▶ **DATA**:

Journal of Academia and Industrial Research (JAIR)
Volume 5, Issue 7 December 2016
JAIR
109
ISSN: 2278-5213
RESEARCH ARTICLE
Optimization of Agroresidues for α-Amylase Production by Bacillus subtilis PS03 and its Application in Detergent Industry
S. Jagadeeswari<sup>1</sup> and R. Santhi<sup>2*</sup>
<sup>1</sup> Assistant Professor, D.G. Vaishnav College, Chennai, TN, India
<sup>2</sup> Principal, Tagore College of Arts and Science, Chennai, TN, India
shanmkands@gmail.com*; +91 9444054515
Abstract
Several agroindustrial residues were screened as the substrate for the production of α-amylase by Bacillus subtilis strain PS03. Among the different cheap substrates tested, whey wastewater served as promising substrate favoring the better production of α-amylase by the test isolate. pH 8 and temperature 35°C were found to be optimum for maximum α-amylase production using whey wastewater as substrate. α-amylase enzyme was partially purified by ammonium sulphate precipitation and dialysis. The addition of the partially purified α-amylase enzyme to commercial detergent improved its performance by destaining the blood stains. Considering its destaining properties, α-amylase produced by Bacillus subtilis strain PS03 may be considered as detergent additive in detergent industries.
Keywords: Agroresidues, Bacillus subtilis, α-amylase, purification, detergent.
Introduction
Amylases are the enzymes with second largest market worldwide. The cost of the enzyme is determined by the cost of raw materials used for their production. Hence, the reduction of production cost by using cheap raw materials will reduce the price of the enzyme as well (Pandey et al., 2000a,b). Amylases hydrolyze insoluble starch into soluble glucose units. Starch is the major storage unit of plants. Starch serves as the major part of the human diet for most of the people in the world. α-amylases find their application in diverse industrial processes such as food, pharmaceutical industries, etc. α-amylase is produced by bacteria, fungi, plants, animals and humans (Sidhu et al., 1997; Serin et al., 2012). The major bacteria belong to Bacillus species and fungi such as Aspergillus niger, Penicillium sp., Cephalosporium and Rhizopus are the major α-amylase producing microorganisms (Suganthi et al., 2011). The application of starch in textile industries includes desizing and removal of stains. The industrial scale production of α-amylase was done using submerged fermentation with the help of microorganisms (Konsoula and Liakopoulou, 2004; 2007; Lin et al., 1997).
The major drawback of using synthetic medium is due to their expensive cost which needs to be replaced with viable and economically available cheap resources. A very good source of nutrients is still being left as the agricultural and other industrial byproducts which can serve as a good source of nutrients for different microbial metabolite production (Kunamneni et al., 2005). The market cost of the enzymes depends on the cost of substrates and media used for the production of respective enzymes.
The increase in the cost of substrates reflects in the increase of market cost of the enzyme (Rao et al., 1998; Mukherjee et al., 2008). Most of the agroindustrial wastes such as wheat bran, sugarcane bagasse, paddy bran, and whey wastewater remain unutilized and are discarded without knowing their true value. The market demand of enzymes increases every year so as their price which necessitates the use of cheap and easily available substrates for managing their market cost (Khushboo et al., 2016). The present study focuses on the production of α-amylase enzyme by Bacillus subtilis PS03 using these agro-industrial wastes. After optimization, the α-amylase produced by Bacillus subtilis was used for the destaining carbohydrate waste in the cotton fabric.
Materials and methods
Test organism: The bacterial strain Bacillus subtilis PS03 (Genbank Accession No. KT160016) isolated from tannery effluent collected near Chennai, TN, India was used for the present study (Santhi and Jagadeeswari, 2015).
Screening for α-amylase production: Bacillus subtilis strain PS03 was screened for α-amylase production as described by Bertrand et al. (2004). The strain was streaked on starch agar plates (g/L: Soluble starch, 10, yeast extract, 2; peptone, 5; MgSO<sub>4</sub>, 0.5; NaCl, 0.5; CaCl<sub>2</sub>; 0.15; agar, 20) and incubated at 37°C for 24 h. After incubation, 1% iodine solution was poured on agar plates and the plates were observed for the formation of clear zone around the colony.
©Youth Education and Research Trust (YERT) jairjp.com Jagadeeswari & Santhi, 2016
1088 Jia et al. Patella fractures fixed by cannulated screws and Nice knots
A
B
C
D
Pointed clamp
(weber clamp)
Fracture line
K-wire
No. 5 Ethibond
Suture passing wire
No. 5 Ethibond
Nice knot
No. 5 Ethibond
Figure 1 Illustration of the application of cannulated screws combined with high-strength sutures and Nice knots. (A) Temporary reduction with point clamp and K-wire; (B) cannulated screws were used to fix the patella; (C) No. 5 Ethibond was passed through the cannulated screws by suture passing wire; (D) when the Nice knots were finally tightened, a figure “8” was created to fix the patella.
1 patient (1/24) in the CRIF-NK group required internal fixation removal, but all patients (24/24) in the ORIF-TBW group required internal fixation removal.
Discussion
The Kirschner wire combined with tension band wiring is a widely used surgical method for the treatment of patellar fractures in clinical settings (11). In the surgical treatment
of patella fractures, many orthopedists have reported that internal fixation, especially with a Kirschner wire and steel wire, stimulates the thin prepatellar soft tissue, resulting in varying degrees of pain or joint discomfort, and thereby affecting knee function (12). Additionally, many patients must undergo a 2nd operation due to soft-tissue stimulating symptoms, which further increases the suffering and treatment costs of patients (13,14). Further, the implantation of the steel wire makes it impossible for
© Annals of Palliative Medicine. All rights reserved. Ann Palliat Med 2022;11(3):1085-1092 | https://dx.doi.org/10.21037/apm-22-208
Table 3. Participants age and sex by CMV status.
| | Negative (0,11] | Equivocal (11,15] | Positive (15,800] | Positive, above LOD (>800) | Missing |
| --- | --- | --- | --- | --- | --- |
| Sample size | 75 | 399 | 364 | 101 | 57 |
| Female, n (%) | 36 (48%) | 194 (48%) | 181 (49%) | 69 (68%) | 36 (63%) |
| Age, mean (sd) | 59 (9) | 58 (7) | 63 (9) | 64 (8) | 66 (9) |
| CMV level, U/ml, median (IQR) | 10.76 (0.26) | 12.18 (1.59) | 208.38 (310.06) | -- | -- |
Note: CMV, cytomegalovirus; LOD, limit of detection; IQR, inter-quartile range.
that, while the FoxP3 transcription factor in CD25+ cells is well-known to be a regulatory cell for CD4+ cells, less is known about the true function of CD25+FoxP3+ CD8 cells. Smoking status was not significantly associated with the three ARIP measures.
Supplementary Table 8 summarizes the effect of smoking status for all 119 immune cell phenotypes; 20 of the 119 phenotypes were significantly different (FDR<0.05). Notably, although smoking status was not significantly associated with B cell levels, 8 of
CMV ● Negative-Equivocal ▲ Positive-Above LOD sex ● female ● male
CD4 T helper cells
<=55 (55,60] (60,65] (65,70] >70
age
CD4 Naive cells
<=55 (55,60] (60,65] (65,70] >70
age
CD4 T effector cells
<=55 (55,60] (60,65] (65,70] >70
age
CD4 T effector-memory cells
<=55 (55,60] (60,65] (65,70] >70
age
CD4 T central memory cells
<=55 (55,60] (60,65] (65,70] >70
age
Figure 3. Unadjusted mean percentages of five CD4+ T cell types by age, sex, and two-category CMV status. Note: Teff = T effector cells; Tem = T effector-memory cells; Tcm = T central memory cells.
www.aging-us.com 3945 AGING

▶ **PROBLEM STATEMENT**: Using the material above, print every entry exactly as written.

▶ **OUTPUT**:
Journal of Academia and Industrial Research (JAIR)
Volume 5, Issue 7 December 2016
JAIR
109
ISSN: 2278-5213
RESEARCH ARTICLE
Optimization of Agroresidues for α-Amylase Production by Bacillus subtilis PS03 and its Application in Detergent Industry
S. Jagadeeswari<sup>1</sup> and R. Santhi<sup>2*</sup>
<sup>1</sup> Assistant Professor, D.G. Vaishnav College, Chennai, TN, India
<sup>2</sup> Principal, Tagore College of Arts and Science, Chennai, TN, India
shanmkands@gmail.com*; +91 9444054515
Abstract
Several agroindustrial residues were screened as the substrate for the production of α-amylase by Bacillus subtilis strain PS03. Among the different cheap substrates tested, whey wastewater served as promising substrate favoring the better production of α-amylase by the test isolate. pH 8 and temperature 35°C were found to be optimum for maximum α-amylase production using whey wastewater as substrate. α-amylase enzyme was partially purified by ammonium sulphate precipitation and dialysis. The addition of the partially purified α-amylase enzyme to commercial detergent improved its performance by destaining the blood stains. Considering its destaining properties, α-amylase produced by Bacillus subtilis strain PS03 may be considered as detergent additive in detergent industries.
Keywords: Agroresidues, Bacillus subtilis, α-amylase, purification, detergent.
Introduction
Amylases are the enzymes with second largest market worldwide. The cost of the enzyme is determined by the cost of raw materials used for their production. Hence, the reduction of production cost by using cheap raw materials will reduce the price of the enzyme as well (Pandey et al., 2000a,b). Amylases hydrolyze insoluble starch into soluble glucose units. Starch is the major storage unit of plants. Starch serves as the major part of the human diet for most of the people in the world. α-amylases find their application in diverse industrial processes such as food, pharmaceutical industries, etc. α-amylase is produced by bacteria, fungi, plants, animals and humans (Sidhu et al., 1997; Serin et al., 2012). The major bacteria belong to Bacillus species and fungi such as Aspergillus niger, Penicillium sp., Cephalosporium and Rhizopus are the major α-amylase producing microorganisms (Suganthi et al., 2011). The application of starch in textile industries includes desizing and removal of stains. The industrial scale production of α-amylase was done using submerged fermentation with the help of microorganisms (Konsoula and Liakopoulou, 2004; 2007; Lin et al., 1997).
The major drawback of using synthetic medium is due to their expensive cost which needs to be replaced with viable and economically available cheap resources. A very good source of nutrients is still being left as the agricultural and other industrial byproducts which can serve as a good source of nutrients for different microbial metabolite production (Kunamneni et al., 2005). The market cost of the enzymes depends on the cost of substrates and media used for the production of respective enzymes.
The increase in the cost of substrates reflects in the increase of market cost of the enzyme (Rao et al., 1998; Mukherjee et al., 2008). Most of the agroindustrial wastes such as wheat bran, sugarcane bagasse, paddy bran, and whey wastewater remain unutilized and are discarded without knowing their true value. The market demand of enzymes increases every year so as their price which necessitates the use of cheap and easily available substrates for managing their market cost (Khushboo et al., 2016). The present study focuses on the production of α-amylase enzyme by Bacillus subtilis PS03 using these agro-industrial wastes. After optimization, the α-amylase produced by Bacillus subtilis was used for the destaining carbohydrate waste in the cotton fabric.
Materials and methods
Test organism: The bacterial strain Bacillus subtilis PS03 (Genbank Accession No. KT160016) isolated from tannery effluent collected near Chennai, TN, India was used for the present study (Santhi and Jagadeeswari, 2015).
Screening for α-amylase production: Bacillus subtilis strain PS03 was screened for α-amylase production as described by Bertrand et al. (2004). The strain was streaked on starch agar plates (g/L: Soluble starch, 10, yeast extract, 2; peptone, 5; MgSO<sub>4</sub>, 0.5; NaCl, 0.5; CaCl<sub>2</sub>; 0.15; agar, 20) and incubated at 37°C for 24 h. After incubation, 1% iodine solution was poured on agar plates and the plates were observed for the formation of clear zone around the colony.
©Youth Education and Research Trust (YERT) jairjp.com Jagadeeswari & Santhi, 2016
1088 Jia et al. Patella fractures fixed by cannulated screws and Nice knots
A
B
C
D
Pointed clamp
(weber clamp)
Fracture line
K-wire
No. 5 Ethibond
Suture passing wire
No. 5 Ethibond
Nice knot
No. 5 Ethibond
Figure 1 Illustration of the application of cannulated screws combined with high-strength sutures and Nice knots. (A) Temporary reduction with point clamp and K-wire; (B) cannulated screws were used to fix the patella; (C) No. 5 Ethibond was passed through the cannulated screws by suture passing wire; (D) when the Nice knots were finally tightened, a figure “8” was created to fix the patella.
1 patient (1/24) in the CRIF-NK group required internal fixation removal, but all patients (24/24) in the ORIF-TBW group required internal fixation removal.
Discussion
The Kirschner wire combined with tension band wiring is a widely used surgical method for the treatment of patellar fractures in clinical settings (11). In the surgical treatment
of patella fractures, many orthopedists have reported that internal fixation, especially with a Kirschner wire and steel wire, stimulates the thin prepatellar soft tissue, resulting in varying degrees of pain or joint discomfort, and thereby affecting knee function (12). Additionally, many patients must undergo a 2nd operation due to soft-tissue stimulating symptoms, which further increases the suffering and treatment costs of patients (13,14). Further, the implantation of the steel wire makes it impossible for
© Annals of Palliative Medicine. All rights reserved. Ann Palliat Med 2022;11(3):1085-1092 | https://dx.doi.org/10.21037/apm-22-208
Table 3. Participants age and sex by CMV status.
| | Negative (0,11] | Equivocal (11,15] | Positive (15,800] | Positive, above LOD (>800) | Missing |
| --- | --- | --- | --- | --- | --- |
| Sample size | 75 | 399 | 364 | 101 | 57 |
| Female, n (%) | 36 (48%) | 194 (48%) | 181 (49%) | 69 (68%) | 36 (63%) |
| Age, mean (sd) | 59 (9) | 58 (7) | 63 (9) | 64 (8) | 66 (9) |
| CMV level, U/ml, median (IQR) | 10.76 (0.26) | 12.18 (1.59) | 208.38 (310.06) | -- | -- |
Note: CMV, cytomegalovirus; LOD, limit of detection; IQR, inter-quartile range.
that, while the FoxP3 transcription factor in CD25+ cells is well-known to be a regulatory cell for CD4+ cells, less is known about the true function of CD25+FoxP3+ CD8 cells. Smoking status was not significantly associated with the three ARIP measures.
Supplementary Table 8 summarizes the effect of smoking status for all 119 immune cell phenotypes; 20 of the 119 phenotypes were significantly different (FDR<0.05). Notably, although smoking status was not significantly associated with B cell levels, 8 of
CMV ● Negative-Equivocal ▲ Positive-Above LOD sex ● female ● male
CD4 T helper cells
<=55 (55,60] (60,65] (65,70] >70
age
CD4 Naive cells
<=55 (55,60] (60,65] (65,70] >70
age
CD4 T effector cells
<=55 (55,60] (60,65] (65,70] >70
age
CD4 T effector-memory cells
<=55 (55,60] (60,65] (65,70] >70
age
CD4 T central memory cells
<=55 (55,60] (60,65] (65,70] >70
age
Figure 3. Unadjusted mean percentages of five CD4+ T cell types by age, sex, and two-category CMV status. Note: Teff = T effector cells; Tem = T effector-memory cells; Tcm = T central memory cells.
www.aging-us.com 3945 AGING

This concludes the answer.